We believe gold is a personal choice, not a strategic asset. Some investors own gold as a diversification strategy at a time when government bond yields are low and potentially offer much less safety. For others it is an insurance policy against an unhappy end to the period of Federal Reserve balance sheet expansion and rapidly rising government debt. Their concern is that easy money and debt might result in unchecked inflation. Warren Buffet’s Berkshire Hathaway recently bought small position in a gold mining company for the first time.

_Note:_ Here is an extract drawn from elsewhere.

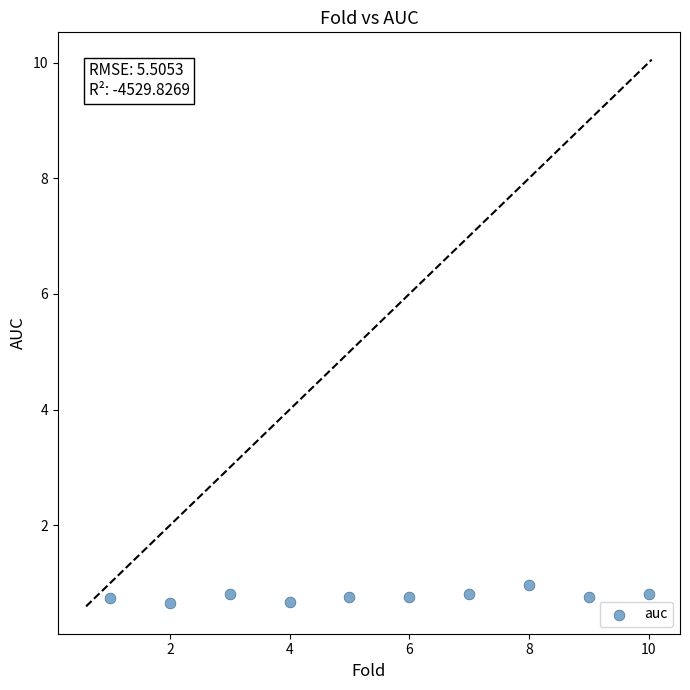

What is the average Y value?

0.8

Given Buffet’s consistent disdain for gold, it is not surprising that Berkshire bought a mining stock rather than the metal, or that observers of his actions are intrigued.

If you do choose to own gold, do not expect it to perform like stocks or bonds and recognize it may prove to be unnecessary insurance or may not behave like insurance at all; that is RiverFront’s current tactical view. RiverFront has owned gold in the past but to include it in our portfolios again, we would need to be convinced that there is a strong fundamental case for its outperformance over a sustained period against either stocks or bonds. We do not currently believe that is the case. Also beware that for many traders, gold is a speculative asset and thus prone to big swings in price making the timing of buying and selling difficult. What we can probably all agree on is that the fascination with gold is not likely to go away for a long time.